**Work to complete**
Reproduce every line of the data below, character for character, with nothing added or left out.

**Data to use**
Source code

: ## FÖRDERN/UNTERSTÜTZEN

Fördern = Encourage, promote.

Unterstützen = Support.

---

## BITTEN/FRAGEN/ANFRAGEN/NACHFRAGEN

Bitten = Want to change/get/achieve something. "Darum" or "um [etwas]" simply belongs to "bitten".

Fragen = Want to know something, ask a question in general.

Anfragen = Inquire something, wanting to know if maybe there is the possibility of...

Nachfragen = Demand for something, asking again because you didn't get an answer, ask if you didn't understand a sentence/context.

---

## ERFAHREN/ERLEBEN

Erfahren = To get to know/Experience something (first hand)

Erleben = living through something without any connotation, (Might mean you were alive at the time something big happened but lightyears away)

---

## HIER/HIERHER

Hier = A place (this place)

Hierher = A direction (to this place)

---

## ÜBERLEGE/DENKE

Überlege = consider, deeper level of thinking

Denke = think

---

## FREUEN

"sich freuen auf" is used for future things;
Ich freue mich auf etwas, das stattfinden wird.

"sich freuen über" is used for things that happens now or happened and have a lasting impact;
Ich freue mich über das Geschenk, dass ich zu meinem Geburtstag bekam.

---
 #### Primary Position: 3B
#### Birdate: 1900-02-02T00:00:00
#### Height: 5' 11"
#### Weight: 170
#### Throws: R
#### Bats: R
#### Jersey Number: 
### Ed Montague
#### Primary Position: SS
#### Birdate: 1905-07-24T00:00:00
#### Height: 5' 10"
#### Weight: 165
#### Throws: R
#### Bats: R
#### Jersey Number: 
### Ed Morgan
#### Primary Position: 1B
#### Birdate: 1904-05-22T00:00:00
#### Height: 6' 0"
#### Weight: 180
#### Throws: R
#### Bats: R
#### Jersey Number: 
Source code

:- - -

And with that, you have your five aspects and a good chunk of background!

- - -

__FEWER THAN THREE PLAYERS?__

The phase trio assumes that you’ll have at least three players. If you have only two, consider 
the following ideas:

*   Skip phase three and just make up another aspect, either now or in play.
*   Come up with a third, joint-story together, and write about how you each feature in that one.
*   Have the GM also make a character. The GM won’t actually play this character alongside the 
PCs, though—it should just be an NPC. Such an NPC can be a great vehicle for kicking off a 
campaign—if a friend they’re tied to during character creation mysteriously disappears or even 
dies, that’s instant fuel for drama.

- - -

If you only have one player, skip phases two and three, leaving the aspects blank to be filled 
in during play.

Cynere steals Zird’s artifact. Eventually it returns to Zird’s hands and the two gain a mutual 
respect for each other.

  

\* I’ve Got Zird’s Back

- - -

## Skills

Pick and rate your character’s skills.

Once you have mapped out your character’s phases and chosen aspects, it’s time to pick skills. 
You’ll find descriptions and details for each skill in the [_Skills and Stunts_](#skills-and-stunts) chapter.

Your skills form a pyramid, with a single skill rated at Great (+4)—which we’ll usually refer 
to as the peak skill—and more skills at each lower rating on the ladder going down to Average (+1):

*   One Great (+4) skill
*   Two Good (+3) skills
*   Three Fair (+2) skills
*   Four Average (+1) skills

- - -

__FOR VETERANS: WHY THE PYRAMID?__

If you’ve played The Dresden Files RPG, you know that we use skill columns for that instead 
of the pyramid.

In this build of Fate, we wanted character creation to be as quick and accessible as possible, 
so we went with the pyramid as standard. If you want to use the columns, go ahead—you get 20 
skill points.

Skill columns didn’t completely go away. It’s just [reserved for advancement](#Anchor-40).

**Written response**
Source code

: ## FÖRDERN/UNTERSTÜTZEN

Fördern = Encourage, promote.

Unterstützen = Support.

---

## BITTEN/FRAGEN/ANFRAGEN/NACHFRAGEN

Bitten = Want to change/get/achieve something. "Darum" or "um [etwas]" simply belongs to "bitten".

Fragen = Want to know something, ask a question in general.

Anfragen = Inquire something, wanting to know if maybe there is the possibility of...

Nachfragen = Demand for something, asking again because you didn't get an answer, ask if you didn't understand a sentence/context.

---

## ERFAHREN/ERLEBEN

Erfahren = To get to know/Experience something (first hand)

Erleben = living through something without any connotation, (Might mean you were alive at the time something big happened but lightyears away)

---

## HIER/HIERHER

Hier = A place (this place)

Hierher = A direction (to this place)

---

## ÜBERLEGE/DENKE

Überlege = consider, deeper level of thinking

Denke = think

---

## FREUEN

"sich freuen auf" is used for future things;
Ich freue mich auf etwas, das stattfinden wird.

"sich freuen über" is used for things that happens now or happened and have a lasting impact;
Ich freue mich über das Geschenk, dass ich zu meinem Geburtstag bekam.

---
 #### Primary Position: 3B
#### Birdate: 1900-02-02T00:00:00
#### Height: 5' 11"
#### Weight: 170
#### Throws: R
#### Bats: R
#### Jersey Number: 
### Ed Montague
#### Primary Position: SS
#### Birdate: 1905-07-24T00:00:00
#### Height: 5' 10"
#### Weight: 165
#### Throws: R
#### Bats: R
#### Jersey Number: 
### Ed Morgan
#### Primary Position: 1B
#### Birdate: 1904-05-22T00:00:00
#### Height: 6' 0"
#### Weight: 180
#### Throws: R
#### Bats: R
#### Jersey Number: 
Source code

:- - -

And with that, you have your five aspects and a good chunk of background!

- - -

__FEWER THAN THREE PLAYERS?__

The phase trio assumes that you’ll have at least three players. If you have only two, consider 
the following ideas:

*   Skip phase three and just make up another aspect, either now or in play.
*   Come up with a third, joint-story together, and write about how you each feature in that one.
*   Have the GM also make a character. The GM won’t actually play this character alongside the 
PCs, though—it should just be an NPC. Such an NPC can be a great vehicle for kicking off a 
campaign—if a friend they’re tied to during character creation mysteriously disappears or even 
dies, that’s instant fuel for drama.

- - -

If you only have one player, skip phases two and three, leaving the aspects blank to be filled 
in during play.

Cynere steals Zird’s artifact. Eventually it returns to Zird’s hands and the two gain a mutual 
respect for each other.

  

\* I’ve Got Zird’s Back

- - -

## Skills

Pick and rate your character’s skills.

Once you have mapped out your character’s phases and chosen aspects, it’s time to pick skills. 
You’ll find descriptions and details for each skill in the [_Skills and Stunts_](#skills-and-stunts) chapter.

Your skills form a pyramid, with a single skill rated at Great (+4)—which we’ll usually refer 
to as the peak skill—and more skills at each lower rating on the ladder going down to Average (+1):

*   One Great (+4) skill
*   Two Good (+3) skills
*   Three Fair (+2) skills
*   Four Average (+1) skills

- - -

__FOR VETERANS: WHY THE PYRAMID?__

If you’ve played The Dresden Files RPG, you know that we use skill columns for that instead 
of the pyramid.

In this build of Fate, we wanted character creation to be as quick and accessible as possible, 
so we went with the pyramid as standard. If you want to use the columns, go ahead—you get 20 
skill points.

Skill columns didn’t completely go away. It’s just [reserved for advancement](#Anchor-40).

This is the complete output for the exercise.